• What you need to do
From the entries below, transcribe exactly the lines between the line holding "любой сложности" and the line holding "Каталог ООО ПКФ", inclusive; skip all other lines.

• Dataset records
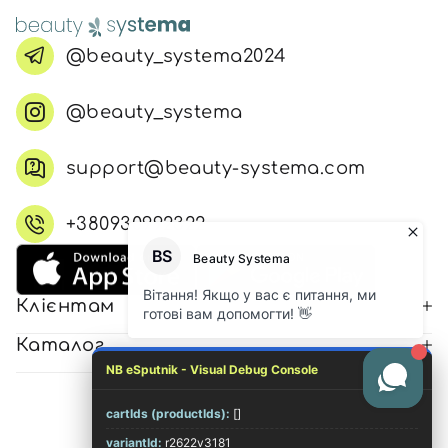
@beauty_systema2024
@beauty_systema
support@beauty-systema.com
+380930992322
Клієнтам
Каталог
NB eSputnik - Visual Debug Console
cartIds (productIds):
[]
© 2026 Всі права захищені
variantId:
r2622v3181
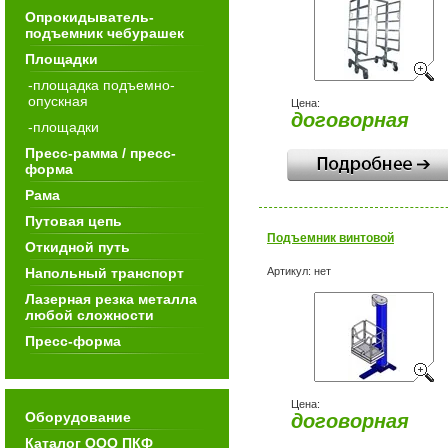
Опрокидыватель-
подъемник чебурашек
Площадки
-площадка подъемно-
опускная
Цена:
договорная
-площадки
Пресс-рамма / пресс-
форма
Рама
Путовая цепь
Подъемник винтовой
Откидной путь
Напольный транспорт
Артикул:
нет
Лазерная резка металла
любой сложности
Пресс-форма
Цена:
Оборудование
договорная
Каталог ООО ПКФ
...
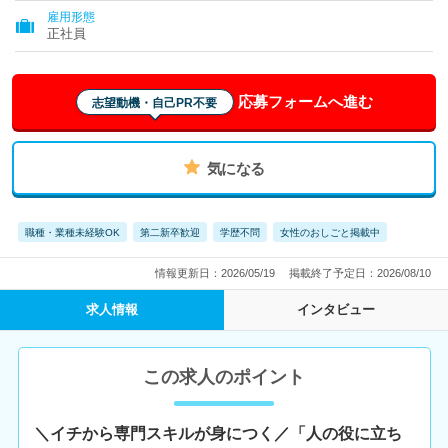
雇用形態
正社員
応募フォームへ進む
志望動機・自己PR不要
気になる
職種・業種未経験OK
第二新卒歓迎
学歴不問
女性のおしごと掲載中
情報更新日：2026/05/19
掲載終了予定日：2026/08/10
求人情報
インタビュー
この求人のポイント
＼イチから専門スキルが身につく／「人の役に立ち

• Written answer
любой сложности
Пресс-форма
Цена:
Оборудование
договорная
Каталог ООО ПКФ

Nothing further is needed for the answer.